2. Tre detenuti, il 10 maggio 1974, organizzarono una rivolta nel carcere di Alessandria. I morti, durante l'assalto condotto dal generale Dalla Chiesa, furono sei: quattro ostaggi (il medico, un'assistente sociale, due agenti) e due rivoltosi. L'unico ribelle sopravvissuto al blitz fu Everardo Levrero.

3. A Tuti era stato concesso il "permesso con scorta", permesso a cui lo stesso Tuti rinunciava chiedendo la semilibertà. Il Tribunale di Sorveglianza a sua volta respingeva la richiesta di Tuti.

4. Da "La Repubblica" e "La Nazione", 8 settembre 1987.

5. Il 'Rock bar', situato ai piedi del promontorio dove si trova il carcere, era in una posizione piuttosto strategica. Anche gli altri giornalisti ricordano il bar come sala stampa improvvisata, ma anche il cameriere non ha dimenticato i giornalisti. A dieci anni di distanza lo ricorda quasi come un 'assedio'.

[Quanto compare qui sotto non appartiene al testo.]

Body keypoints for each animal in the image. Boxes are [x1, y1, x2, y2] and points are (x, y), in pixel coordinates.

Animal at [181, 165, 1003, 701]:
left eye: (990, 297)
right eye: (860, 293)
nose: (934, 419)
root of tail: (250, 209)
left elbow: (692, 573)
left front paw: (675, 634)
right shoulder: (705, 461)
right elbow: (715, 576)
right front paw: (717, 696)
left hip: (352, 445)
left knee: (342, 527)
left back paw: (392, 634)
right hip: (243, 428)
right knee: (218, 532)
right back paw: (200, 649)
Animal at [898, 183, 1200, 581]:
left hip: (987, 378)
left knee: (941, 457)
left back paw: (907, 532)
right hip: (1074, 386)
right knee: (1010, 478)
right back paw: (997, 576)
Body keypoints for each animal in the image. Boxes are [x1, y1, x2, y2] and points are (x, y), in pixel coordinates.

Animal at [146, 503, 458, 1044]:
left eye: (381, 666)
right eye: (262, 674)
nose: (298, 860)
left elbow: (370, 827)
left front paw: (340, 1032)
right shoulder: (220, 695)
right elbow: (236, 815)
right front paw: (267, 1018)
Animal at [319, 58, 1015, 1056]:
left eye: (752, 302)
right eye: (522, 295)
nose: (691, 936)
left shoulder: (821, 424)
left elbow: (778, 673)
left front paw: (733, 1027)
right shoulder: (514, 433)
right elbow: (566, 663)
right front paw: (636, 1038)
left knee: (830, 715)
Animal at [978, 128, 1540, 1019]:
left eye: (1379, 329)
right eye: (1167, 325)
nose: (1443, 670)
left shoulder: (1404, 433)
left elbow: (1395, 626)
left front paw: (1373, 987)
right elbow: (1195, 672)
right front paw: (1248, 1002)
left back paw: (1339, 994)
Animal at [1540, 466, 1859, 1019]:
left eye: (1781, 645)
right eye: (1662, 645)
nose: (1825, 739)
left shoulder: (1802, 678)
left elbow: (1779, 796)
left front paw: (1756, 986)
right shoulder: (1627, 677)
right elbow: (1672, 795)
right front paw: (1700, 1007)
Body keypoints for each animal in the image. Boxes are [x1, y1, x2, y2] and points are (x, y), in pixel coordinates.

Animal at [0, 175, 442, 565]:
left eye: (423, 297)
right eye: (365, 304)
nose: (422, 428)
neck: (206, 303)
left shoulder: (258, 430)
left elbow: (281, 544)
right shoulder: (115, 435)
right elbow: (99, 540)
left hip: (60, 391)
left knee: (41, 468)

6. Prendendo spunto dalla dichiarazione di Carlotti nei confronti di Mario Tuti, sembra interessante riportare tutte le altre definizioni che gli intervistati hanno dato di Tuti: Intelligente e impulsivo (Giordano e Margara); è un vero amorale (Fiorillo); volva rispolverare il mito politico (Papi e cittadini); è una persona al di là del bene e del male (Giazzi); è ambiguo, ma rispettoso (Pellino); ti scava con lo sguardo (Bucchioni); è uno schizzato (Baffoni e Zottola).